The Sky-way of the 5G (r)evolution

5G is being to be deployed and commercial service already started. The full exploitation of its capabilities is far to be achieved because so far only the physical layer innovations were actually implemented and in limited bandwidth while all the network management capabilities are not yet (fully) enjoyed. The last years have been dedicated to progress in the design and development of innovative services and applications to properly and fruitfully use the satellite to complement the terrestrial component in order to fully satisfy the requirements of 5G. To this aim, the adaption of the communication standard has been pursued. The description and the outcomes of some ESA projects funded in this frame will be briefly presented. Last but not least the advent of megaconstellations seems to be the technical solution but on the basis of available information some considerations will be shared.

OAI-based 5G-V2X Testbed

The study presents an OpenAirInterface-based 5G-V2X testbed designed for evaluating vehicle-to-everything (V2X) communication scenarios in 5G Standalone (SA) networks. Key components include a 5G Core Network (CN), a gNodeB at the Radio Access Network (RAN), and JetRacer Pro robot cars equipped with NVIDIA Jetson Nano platforms.
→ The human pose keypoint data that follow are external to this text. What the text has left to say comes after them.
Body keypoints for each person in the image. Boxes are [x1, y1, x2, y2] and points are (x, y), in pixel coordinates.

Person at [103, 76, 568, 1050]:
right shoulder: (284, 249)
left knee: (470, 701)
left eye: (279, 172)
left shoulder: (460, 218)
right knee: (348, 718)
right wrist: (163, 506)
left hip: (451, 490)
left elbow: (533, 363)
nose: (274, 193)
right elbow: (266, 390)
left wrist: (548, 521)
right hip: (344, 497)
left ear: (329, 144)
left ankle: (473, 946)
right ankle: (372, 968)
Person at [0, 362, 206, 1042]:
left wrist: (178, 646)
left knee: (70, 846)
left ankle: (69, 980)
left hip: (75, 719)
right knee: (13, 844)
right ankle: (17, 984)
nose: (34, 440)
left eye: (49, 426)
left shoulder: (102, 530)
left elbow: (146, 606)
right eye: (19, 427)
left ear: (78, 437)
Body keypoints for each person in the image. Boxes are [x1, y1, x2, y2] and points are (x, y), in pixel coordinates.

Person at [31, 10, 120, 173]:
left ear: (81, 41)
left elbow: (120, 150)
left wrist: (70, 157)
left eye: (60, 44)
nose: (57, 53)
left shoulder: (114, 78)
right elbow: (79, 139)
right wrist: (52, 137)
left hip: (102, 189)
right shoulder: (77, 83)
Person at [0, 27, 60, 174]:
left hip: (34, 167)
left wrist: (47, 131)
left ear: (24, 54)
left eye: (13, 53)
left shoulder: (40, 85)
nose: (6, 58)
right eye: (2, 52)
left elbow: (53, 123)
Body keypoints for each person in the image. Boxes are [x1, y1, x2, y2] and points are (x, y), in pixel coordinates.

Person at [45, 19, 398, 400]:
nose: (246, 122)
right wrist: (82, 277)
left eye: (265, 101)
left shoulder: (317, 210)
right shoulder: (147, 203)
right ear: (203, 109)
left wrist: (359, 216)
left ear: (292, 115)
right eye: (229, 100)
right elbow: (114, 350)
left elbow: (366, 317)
The testbed integrates network slicing policies and advanced mechanisms like deep learning (DL) and reinforcement learning (RL) for detecting and mitigating network attacks, such as DDoS and radio jamming. It also explores autonomous mobility models using convolutional neural networks (CNNs) to map camera data to vehicle commands, offering a robust framework for testing autonomous V2X solutions in realistic environments.

BeC3 (Behavior Crowd Centric Composition)
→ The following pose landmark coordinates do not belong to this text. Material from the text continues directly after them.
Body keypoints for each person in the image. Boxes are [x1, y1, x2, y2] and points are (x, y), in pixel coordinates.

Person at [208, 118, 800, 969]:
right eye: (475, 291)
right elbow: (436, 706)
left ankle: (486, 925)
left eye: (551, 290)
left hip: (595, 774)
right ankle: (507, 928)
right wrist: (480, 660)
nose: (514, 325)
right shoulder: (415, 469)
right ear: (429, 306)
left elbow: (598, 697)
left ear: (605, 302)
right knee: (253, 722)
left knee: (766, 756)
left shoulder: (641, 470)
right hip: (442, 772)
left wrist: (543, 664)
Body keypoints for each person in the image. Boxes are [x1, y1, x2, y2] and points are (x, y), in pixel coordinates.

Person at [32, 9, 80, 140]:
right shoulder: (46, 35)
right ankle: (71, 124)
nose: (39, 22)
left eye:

Les plateformes Bec3 sont des infrastructures innovantes conçues pour répondre aux besoins croissants en matière de calcul distribué, de gestion de données massives et de connectivité avancée. Ce travail explore les caractéristiques clés de ces plateformes, notamment leur modularité, leur interopérabilité et leur capacité à s’adapter à des environnements dynamiques et hétérogènes. En s’appuyant sur des technologies de pointe, les plateformes Bec3 permettent une gestion optimisée des ressources, une fiabilité accrue des systèmes, et un support étendu pour les applications critiques. Ces plateformes ouvrent de nouvelles perspectives dans divers domaines, tels que l’Internet des objets, l’intelligence artificielle, et les systèmes embarqués.
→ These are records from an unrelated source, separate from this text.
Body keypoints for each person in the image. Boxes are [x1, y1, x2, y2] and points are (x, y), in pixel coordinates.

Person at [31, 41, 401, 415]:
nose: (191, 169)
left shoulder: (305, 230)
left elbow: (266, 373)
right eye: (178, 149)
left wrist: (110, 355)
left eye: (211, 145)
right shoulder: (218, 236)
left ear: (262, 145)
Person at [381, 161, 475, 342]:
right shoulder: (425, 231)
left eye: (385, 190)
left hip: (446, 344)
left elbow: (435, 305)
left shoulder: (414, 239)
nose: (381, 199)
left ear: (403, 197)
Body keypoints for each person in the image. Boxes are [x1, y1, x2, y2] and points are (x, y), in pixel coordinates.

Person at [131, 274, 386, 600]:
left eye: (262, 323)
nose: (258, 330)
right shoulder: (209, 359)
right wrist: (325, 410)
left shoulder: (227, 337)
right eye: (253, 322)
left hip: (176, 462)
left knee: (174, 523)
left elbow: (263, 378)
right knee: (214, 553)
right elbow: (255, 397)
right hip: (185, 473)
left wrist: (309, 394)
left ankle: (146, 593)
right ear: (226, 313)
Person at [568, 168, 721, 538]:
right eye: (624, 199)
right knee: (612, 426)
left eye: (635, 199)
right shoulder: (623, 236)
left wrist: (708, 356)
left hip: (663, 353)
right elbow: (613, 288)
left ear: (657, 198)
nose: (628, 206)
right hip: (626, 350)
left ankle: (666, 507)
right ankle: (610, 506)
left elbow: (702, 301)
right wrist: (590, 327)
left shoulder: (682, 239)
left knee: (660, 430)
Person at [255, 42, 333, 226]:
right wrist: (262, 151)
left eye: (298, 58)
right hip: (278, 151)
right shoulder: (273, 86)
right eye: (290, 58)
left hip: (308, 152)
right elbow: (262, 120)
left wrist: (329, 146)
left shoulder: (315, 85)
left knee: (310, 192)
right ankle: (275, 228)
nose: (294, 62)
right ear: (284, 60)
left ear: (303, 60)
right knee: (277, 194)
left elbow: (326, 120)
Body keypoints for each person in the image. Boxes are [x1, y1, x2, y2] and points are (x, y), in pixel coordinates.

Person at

Some thoughts on CNNs real-time execution on NVIDIA GPUs

AI applications embedded in a critical system face significant real-time scheduling challenges due to several factors.
One of them is that classic task models are not directly able to model accurately such systems. Another factor is that the
variability of execution time can be influenced by various factors that exceed the variability factors considered in real-
time. Finally, new benchmarks are needed in order to evaluate the performances of real-time models and scheduling algorithms dedicated to embedded AI. In this presentation, we specify research directions in order to be able to deploy real-time CNN inference over NVIDIA GPU.

Data-Efficient Energy-Aware Participant Selection for UAV-Enabled Federated Learning

Ensuring reliable participation in UAV-enabled federated edge learning on non-IID (non-Independent and Identically Distributed) data is a complex challenge due to the variability in data distribution and the mobility of UAVs. This research focuses on developing strategies to enhance the reliability and efficiency of federated learning in such settings. By addressing issues such as data heterogeneity, communication overhead, and resource constraints, the study proposes novel mechanisms to optimize model aggregation and training processes. These advancements aim to enable robust and scalable federated learning frameworks, facilitating real-world applications in distributed, dynamic, and resource-constrained environments.